通信インフラも技術も利用方法も素晴らしい進歩を遂げ、道路・電気・ガス・水道などのライフラインの最も重要な価値を占めるようになった。他のライフラインは停まっても代替が利くが、例えば発電機やポリタンクで水を運ぶ等可能だが、情報通信だけはそう簡単にいかない。中越地震でその重要性を嫌と言うほど知らされた。情報のないのは暗闇より不安だ。
便利と言う世界に何の意味があるのか
が、ここに来て困ったことが起きてきた。生来のへそ曲りがかま首を擡げ始めたのだ。
雅子妃の父君小和田氏が柏崎高校で講演された時、明治維新以降日本人は精神の開放が未だなされていない、と話された。答えはわかるのに言葉にならない、そんなもどかしさがあったが最近どうやら回答用紙に書けるような気になった。
要は
テレビや新聞等のマスコミは反吐が出そうなほど同じ価値観で報道し、我々もまたそれを受けて隣人との友好よりも有名人の生活の断片をあたかも共通の友人のことのように話題にし、小泉氏の悪魔的な手法に踊らされている。もっと異端が居てもいいじゃないか。

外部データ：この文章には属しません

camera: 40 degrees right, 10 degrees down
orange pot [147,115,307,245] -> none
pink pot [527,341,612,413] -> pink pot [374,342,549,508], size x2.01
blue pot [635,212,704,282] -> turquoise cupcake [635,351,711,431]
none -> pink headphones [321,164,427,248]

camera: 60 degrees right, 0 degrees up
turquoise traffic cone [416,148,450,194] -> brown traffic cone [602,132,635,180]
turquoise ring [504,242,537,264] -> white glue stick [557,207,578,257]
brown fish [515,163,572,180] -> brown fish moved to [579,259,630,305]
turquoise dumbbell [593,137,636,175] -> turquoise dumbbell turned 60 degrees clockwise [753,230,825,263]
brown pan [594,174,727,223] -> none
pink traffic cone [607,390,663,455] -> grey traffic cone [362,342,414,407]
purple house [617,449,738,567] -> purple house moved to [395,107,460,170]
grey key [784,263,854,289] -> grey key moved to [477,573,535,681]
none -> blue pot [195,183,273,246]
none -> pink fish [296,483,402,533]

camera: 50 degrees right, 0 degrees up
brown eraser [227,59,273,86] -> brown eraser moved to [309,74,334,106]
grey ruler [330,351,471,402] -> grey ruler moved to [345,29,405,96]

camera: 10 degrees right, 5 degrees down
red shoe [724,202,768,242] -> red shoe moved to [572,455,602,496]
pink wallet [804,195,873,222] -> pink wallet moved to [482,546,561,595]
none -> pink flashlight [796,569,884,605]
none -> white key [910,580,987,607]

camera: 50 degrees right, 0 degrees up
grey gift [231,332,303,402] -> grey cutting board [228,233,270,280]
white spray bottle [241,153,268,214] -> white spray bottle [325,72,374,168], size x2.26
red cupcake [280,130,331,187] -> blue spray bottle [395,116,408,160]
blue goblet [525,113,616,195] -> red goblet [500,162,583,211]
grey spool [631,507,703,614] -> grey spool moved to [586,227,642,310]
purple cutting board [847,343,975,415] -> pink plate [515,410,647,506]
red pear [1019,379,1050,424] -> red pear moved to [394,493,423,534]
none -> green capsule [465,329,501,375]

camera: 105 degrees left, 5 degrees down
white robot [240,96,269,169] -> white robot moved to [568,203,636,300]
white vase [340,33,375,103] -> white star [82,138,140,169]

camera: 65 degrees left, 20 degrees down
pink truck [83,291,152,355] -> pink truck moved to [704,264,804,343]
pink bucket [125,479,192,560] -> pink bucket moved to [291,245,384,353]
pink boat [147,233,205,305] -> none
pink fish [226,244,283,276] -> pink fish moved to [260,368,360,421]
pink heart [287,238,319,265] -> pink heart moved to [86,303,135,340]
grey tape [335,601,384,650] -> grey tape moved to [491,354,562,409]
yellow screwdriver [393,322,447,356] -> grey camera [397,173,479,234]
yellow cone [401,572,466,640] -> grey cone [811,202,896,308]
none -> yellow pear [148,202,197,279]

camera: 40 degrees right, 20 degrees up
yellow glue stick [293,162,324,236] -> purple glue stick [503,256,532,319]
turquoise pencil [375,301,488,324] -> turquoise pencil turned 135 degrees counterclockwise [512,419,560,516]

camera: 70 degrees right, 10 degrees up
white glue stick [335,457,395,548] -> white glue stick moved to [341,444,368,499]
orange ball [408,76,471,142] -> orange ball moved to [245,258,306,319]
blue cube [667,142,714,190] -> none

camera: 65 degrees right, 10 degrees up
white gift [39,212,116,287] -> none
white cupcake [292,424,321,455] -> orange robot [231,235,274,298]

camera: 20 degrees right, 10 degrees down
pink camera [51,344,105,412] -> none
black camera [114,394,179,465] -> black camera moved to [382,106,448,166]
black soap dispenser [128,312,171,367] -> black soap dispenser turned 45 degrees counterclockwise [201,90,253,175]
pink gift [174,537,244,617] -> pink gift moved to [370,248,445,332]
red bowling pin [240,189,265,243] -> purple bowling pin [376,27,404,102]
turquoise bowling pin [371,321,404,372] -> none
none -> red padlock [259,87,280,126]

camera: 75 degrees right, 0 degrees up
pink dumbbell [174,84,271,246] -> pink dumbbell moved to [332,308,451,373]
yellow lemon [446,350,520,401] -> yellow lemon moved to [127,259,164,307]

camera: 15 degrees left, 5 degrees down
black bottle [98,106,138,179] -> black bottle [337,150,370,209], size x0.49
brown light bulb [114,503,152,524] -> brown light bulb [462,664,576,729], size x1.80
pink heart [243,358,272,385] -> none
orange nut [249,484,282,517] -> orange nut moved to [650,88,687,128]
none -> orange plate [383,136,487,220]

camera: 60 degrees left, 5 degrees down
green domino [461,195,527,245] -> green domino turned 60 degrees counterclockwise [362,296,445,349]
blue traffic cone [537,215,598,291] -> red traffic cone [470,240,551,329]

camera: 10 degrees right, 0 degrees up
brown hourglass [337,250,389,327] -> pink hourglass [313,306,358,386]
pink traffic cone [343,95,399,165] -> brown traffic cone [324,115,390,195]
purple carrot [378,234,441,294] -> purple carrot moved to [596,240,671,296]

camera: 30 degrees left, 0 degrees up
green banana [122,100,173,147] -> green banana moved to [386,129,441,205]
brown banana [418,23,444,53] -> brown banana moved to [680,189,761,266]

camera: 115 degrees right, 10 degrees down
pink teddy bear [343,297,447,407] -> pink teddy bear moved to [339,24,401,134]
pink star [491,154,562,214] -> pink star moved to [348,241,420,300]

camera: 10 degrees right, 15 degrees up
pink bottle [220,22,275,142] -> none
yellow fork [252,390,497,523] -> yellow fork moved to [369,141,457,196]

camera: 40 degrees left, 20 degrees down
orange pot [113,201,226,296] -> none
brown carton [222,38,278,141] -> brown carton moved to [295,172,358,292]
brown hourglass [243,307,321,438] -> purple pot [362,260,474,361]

世の中は如何様な人生の可能になり、価値観の多様化から、日本はもう多民族国家だと言い放っているけれど、どうもまだ精神の自由を勝ち取っていないようだ。
不思議なことに、人生は一回だけだ。たった一度だけ許された生、と言ってもいいのかも知れない。一方的に押し付けられた契約書みたいに、契約期限は定まっていない。
結論
それほど便利なものが充満してきたのに、人間は本当に幸福になったか、と言う事。